Images with keypoint coordinates:
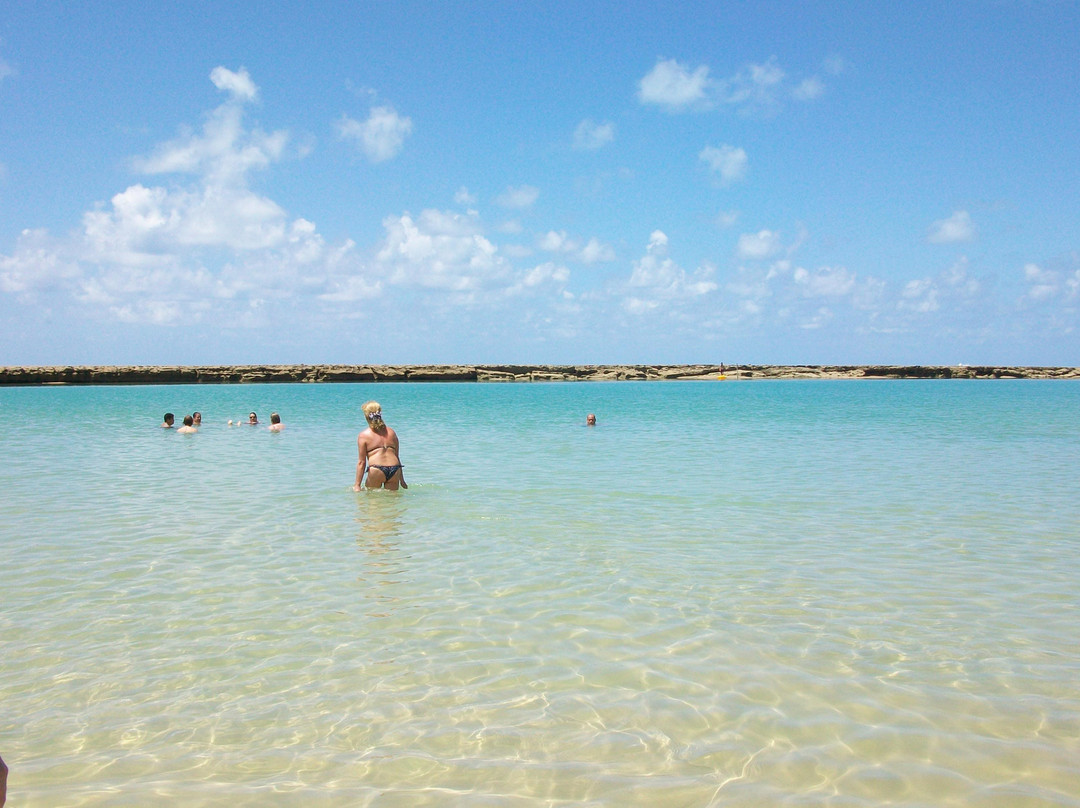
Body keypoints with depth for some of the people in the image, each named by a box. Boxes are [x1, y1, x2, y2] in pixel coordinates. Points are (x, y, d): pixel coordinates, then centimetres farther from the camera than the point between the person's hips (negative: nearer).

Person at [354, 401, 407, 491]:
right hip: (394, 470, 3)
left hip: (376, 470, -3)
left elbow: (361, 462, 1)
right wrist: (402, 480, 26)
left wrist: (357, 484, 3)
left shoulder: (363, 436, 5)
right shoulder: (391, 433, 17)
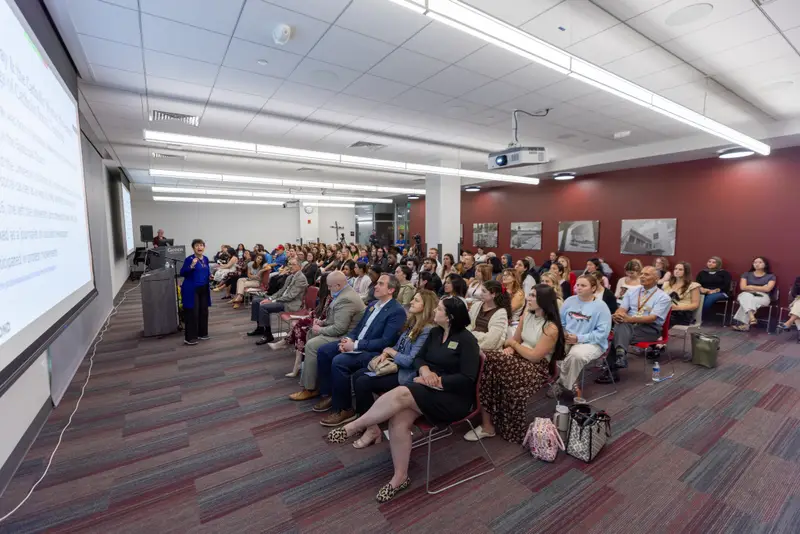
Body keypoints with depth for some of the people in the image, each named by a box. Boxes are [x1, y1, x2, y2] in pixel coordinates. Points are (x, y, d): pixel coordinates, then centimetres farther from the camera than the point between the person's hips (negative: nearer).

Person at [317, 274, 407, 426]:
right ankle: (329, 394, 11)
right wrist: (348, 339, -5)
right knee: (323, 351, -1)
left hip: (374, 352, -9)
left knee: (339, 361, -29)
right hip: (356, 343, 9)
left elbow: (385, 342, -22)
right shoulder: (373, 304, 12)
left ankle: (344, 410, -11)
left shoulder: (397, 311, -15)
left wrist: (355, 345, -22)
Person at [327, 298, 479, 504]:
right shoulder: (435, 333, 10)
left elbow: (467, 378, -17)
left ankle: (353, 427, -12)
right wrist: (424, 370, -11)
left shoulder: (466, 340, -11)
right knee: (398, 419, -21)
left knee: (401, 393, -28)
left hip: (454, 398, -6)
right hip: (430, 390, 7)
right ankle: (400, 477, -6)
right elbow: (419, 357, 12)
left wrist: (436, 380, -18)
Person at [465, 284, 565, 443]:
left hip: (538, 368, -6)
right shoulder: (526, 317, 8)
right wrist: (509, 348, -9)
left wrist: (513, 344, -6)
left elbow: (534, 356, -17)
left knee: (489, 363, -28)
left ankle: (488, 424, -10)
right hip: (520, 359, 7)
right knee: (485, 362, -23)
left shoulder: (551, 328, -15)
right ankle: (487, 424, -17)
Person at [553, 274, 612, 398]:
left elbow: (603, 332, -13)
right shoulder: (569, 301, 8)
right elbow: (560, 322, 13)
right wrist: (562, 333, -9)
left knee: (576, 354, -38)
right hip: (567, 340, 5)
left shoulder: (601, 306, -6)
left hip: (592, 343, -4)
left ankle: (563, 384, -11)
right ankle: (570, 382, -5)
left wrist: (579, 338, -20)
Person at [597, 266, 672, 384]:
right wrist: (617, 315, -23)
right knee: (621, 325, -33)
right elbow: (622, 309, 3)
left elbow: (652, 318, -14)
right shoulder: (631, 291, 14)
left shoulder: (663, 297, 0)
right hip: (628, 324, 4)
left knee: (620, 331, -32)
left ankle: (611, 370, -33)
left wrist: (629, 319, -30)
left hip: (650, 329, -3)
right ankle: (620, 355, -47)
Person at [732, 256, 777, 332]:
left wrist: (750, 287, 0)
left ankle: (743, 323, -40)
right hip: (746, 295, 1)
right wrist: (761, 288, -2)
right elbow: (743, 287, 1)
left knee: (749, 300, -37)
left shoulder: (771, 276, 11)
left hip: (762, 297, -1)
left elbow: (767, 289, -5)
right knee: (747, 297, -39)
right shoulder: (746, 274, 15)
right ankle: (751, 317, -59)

==

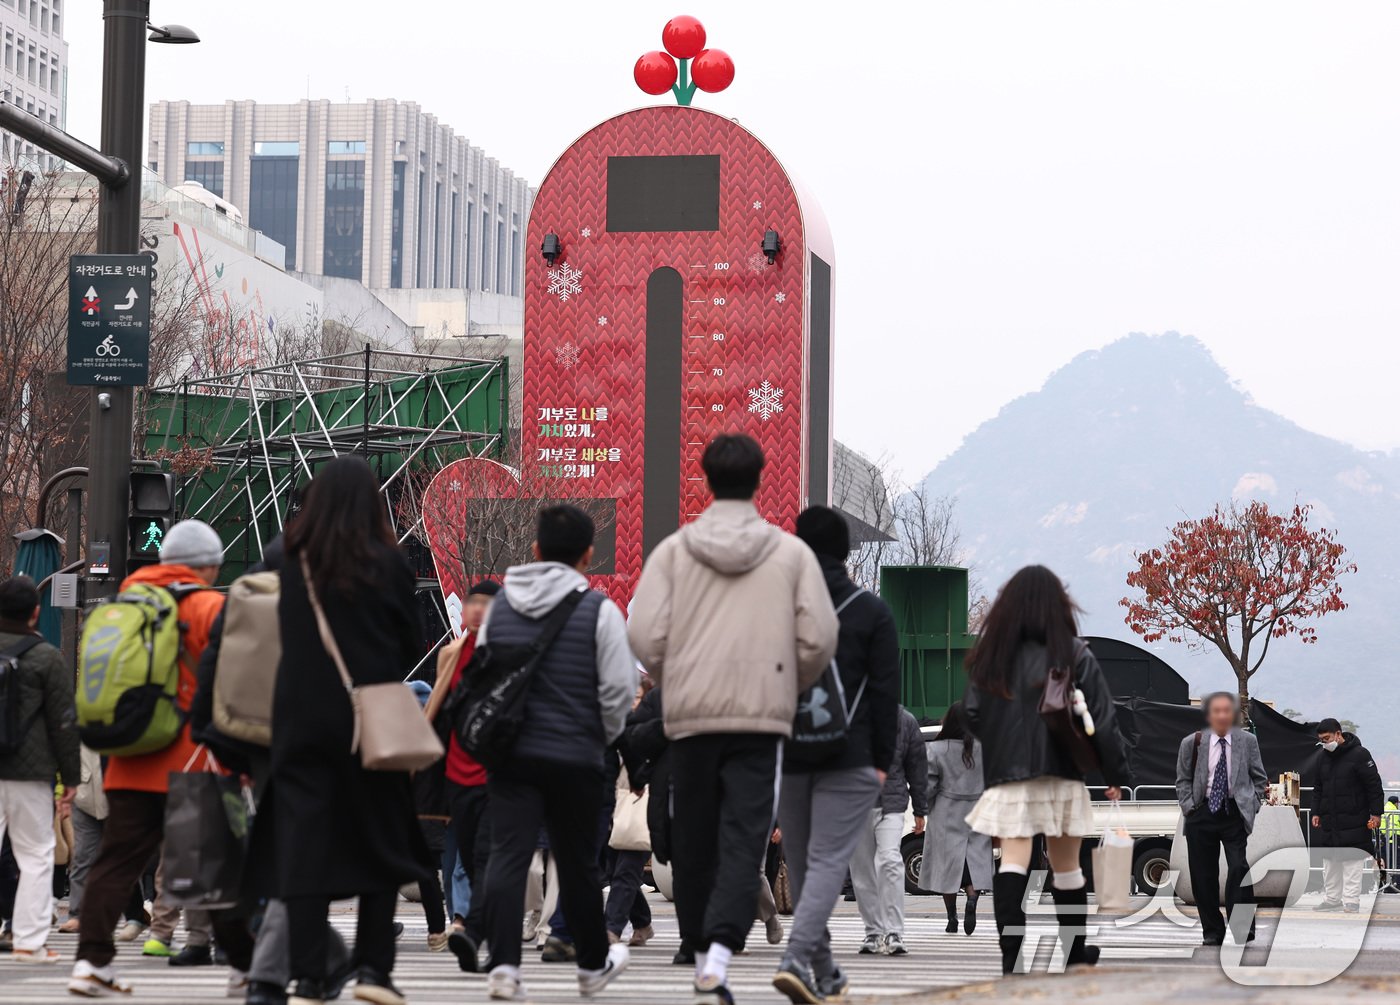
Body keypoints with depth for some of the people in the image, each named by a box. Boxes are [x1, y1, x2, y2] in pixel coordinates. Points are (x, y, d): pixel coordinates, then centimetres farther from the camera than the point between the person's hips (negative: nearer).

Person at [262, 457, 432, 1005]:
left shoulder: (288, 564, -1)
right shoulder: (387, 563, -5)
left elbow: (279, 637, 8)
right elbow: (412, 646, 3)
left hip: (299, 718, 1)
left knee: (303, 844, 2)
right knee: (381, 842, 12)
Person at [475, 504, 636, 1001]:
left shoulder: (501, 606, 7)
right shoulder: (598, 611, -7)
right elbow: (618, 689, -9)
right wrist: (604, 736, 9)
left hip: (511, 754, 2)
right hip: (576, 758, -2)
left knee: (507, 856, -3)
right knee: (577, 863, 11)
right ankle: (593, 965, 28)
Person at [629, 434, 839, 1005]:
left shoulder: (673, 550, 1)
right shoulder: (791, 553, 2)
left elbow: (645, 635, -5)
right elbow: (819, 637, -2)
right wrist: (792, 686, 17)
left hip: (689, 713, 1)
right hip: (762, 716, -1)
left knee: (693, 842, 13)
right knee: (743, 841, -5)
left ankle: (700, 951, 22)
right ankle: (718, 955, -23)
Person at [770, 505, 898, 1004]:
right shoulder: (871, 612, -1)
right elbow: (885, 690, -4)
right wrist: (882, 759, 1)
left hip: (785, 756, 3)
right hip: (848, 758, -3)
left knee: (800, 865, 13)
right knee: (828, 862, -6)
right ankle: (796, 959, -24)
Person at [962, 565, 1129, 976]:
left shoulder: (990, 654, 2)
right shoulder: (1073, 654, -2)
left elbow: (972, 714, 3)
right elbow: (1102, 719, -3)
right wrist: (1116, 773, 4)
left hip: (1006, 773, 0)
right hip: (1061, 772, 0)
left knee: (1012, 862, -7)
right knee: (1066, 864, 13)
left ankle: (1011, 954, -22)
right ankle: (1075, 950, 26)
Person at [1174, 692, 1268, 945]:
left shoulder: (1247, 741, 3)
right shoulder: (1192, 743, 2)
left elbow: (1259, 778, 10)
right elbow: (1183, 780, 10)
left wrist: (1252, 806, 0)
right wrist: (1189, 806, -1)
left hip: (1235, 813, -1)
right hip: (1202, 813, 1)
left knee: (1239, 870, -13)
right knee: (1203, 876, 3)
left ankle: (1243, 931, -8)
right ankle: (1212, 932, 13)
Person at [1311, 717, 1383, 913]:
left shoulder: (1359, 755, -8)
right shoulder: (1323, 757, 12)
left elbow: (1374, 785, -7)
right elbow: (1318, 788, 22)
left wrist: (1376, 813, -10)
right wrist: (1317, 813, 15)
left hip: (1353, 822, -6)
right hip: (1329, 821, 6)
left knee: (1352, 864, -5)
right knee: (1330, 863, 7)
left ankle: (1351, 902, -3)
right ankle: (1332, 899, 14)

#### YOUR GOAL
Print the lines of the items again without any change, covering the stretch from the line containing "right wrist: (1116, 773, 4)" through the line containing "right shoulder: (1323, 757, 12)", both included.

#### RESPONSE TO THE EXERCISE
right wrist: (1116, 773, 4)
left hip: (1006, 773, 0)
right hip: (1061, 772, 0)
left knee: (1012, 862, -7)
right knee: (1066, 864, 13)
left ankle: (1011, 954, -22)
right ankle: (1075, 950, 26)
Person at [1174, 692, 1268, 945]:
left shoulder: (1247, 741, 3)
right shoulder: (1192, 743, 2)
left elbow: (1259, 778, 10)
right elbow: (1183, 780, 10)
left wrist: (1252, 806, 0)
right wrist: (1189, 806, -1)
left hip: (1235, 813, -1)
right hip: (1202, 813, 1)
left knee: (1239, 870, -13)
right knee: (1203, 876, 3)
left ankle: (1243, 931, -8)
right ankle: (1212, 932, 13)
Person at [1311, 717, 1383, 913]:
left shoulder: (1359, 755, -8)
right shoulder: (1323, 757, 12)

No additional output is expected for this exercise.